Poco después de casarnos, cada vez que ella hacía esto le preguntaba: «Oye, ¿te pasa algo?». Me desconcertaba terriblemente, me preocupaba haber dicho algo que la hubiese herido. Pero Kumiko siempre sonreía y decía sin más: «No me pasa nada». Transcurrido el tiempo oportuno, volvía a la normalidad.

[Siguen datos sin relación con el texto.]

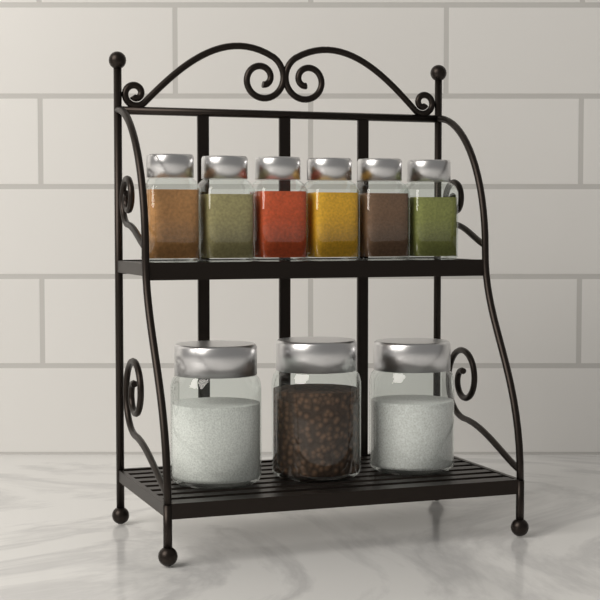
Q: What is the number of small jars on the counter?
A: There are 6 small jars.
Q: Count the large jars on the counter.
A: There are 3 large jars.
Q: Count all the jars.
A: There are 9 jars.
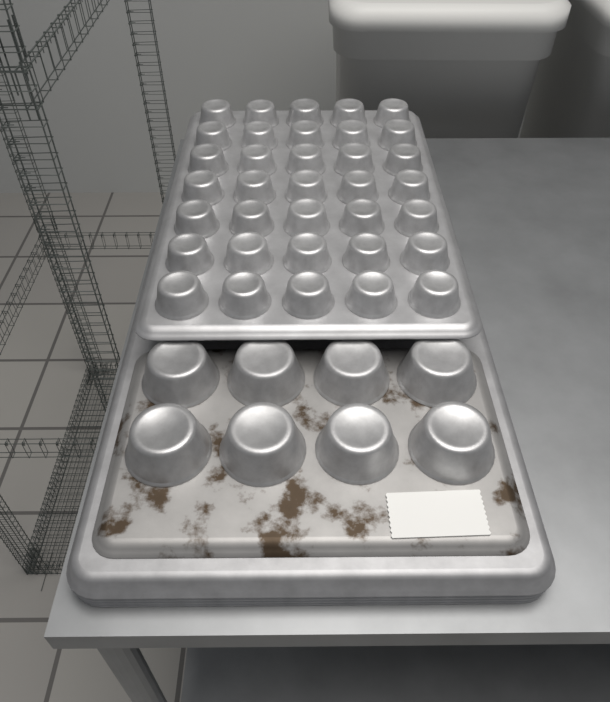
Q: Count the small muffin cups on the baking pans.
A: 35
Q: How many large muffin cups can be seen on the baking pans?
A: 8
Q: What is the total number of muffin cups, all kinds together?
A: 43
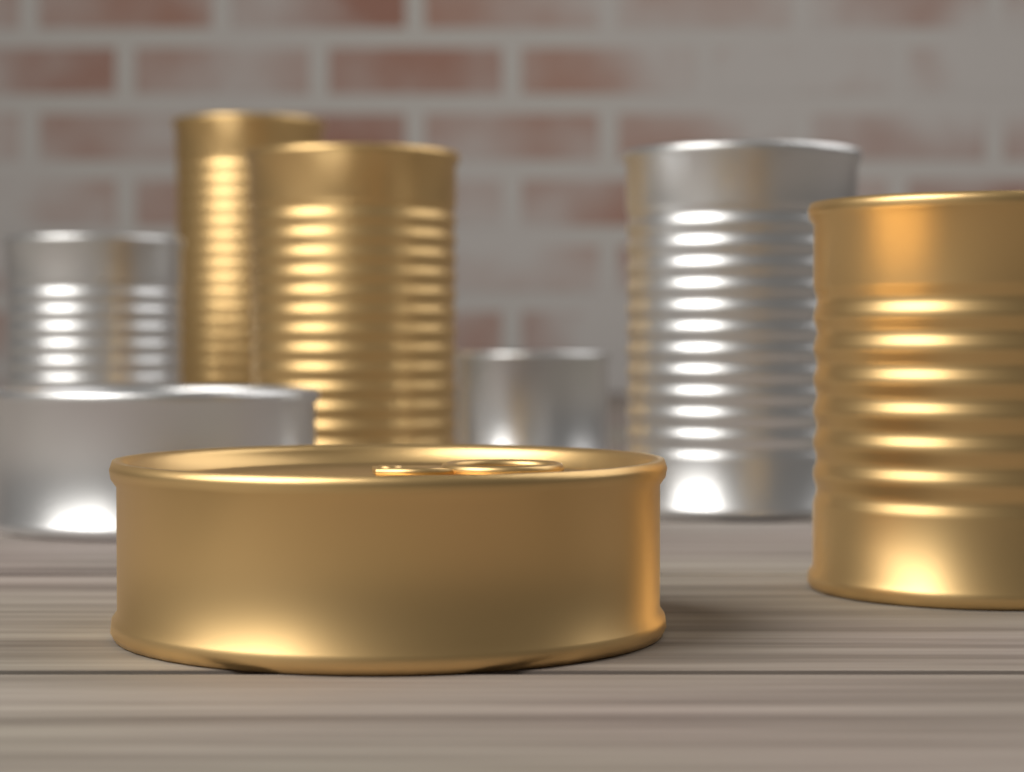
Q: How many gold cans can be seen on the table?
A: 4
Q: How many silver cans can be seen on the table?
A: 4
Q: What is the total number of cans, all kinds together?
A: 8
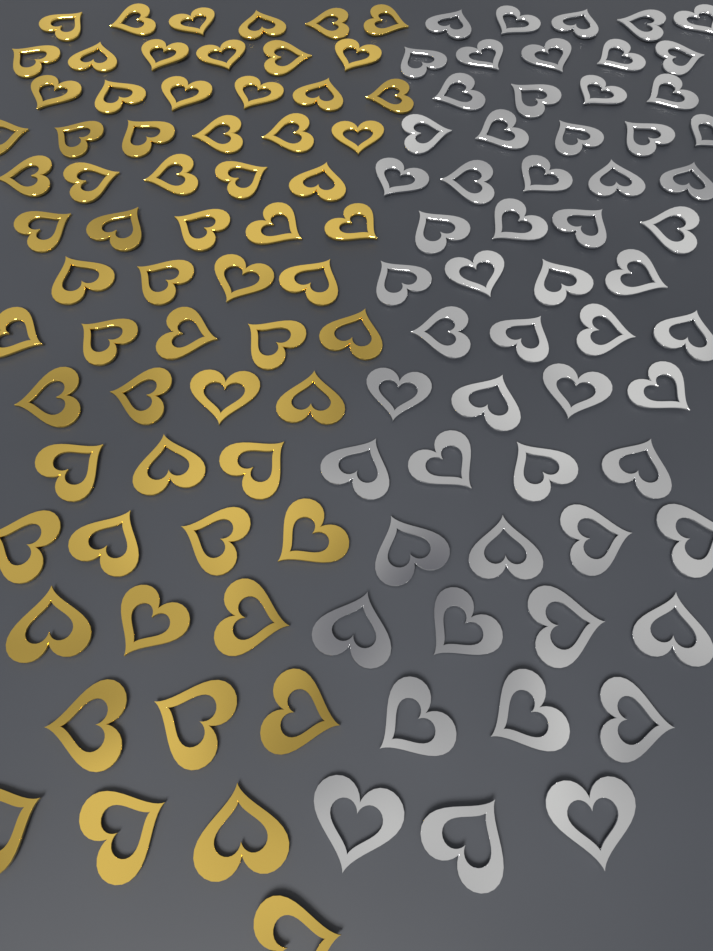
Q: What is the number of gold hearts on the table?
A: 64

Recuerdo haber sentido una turbación extraña, parecida a eso, la primera vez que entré dentro de Kumiko. Para ella era la primera vez y sólo debió de sentir dolor. De hecho, mantuvo todo el tiempo el cuerpo rígido de dolor. Pero no fue eso lo único que me turbó. Allí había algo extrañamente lúcido. Es difícil de expresar, pero era una especie de disociación. Me asaltó la extraña idea de que el cuerpo que tenía entre los brazos era diferente del cuerpo de la mujer que unos minutos antes había estado tendida a mi lado hablando íntimamente conmigo. En algún momento, sin que me diera cuenta, había sido sustituido por otro cuerpo. Mientras la abrazaba, seguía acariciándole la espalda con la palma de mi mano. Me fascinaba el tacto de aquella espalda pequeña y suave. Pero, al mismo tiempo, la sentía lejísimos de mí. Entre mis brazos, Kumiko parecía encontrarse muy lejos, pensando en otra cosa. Volví a pensar que el cuerpo que tenía entre los brazos era un sustituto. Es posible que fuera ésa la razón por la que, pese a sentirme sexualmente excitado, me costara tanto eyacular.
Pero sólo me dio esa sensación la primera vez que hicimos el amor. Después la sentí cada vez más cerca de mí, y sus reacciones físicas se hicieron más vivas. Me convencí de que había sentido aquella especie de disociación porque era su primera experiencia sexual.
Mientras seguía el hilo de mis recuerdos, de vez en cuando alargaba el brazo, alcanzaba la escala y daba un fuerte tirón para asegurarme de que no se hubiera soltado. Todavía temía que se soltara en cualquier momento. En las tinieblas, cada vez que pensaba en esta posibilidad, me sentía terriblemente inquieto. Tanto, que podía oír los latidos del corazón retumbando en mis oídos. Pero después de haberme asegurado tras tirar de la escala varias veces —quizás unas veinte o treinta— fui calmándome. La escala estaba bien sujeta al árbol. No se soltaría así como así.
Miré el reloj. Las agujas fluorescentes señalaban poco antes de las tres. Las tres de la tarde. Sobre mi cabeza flotaba la tabla de luz con forma de media luna. La superficie de la tierra debía de estar bañada por la luz deslumbrante del verano. Imaginé un riachuelo centelleante y las hojas verdes mecidas por el viento. Justo debajo de una luz tan abrumadora existía una oscuridad como aquélla. Bastaba con descender un poco con una escala de cuerda. Y hallabas una profunda oscuridad.
Volví a tirar de la escala de cuerda y comprobé que estaba bien sujeta. Luego apoyé la cabeza en la pared y cerré los ojos. Pronto me invadió el sueño, como una marea que va subiendo despacio.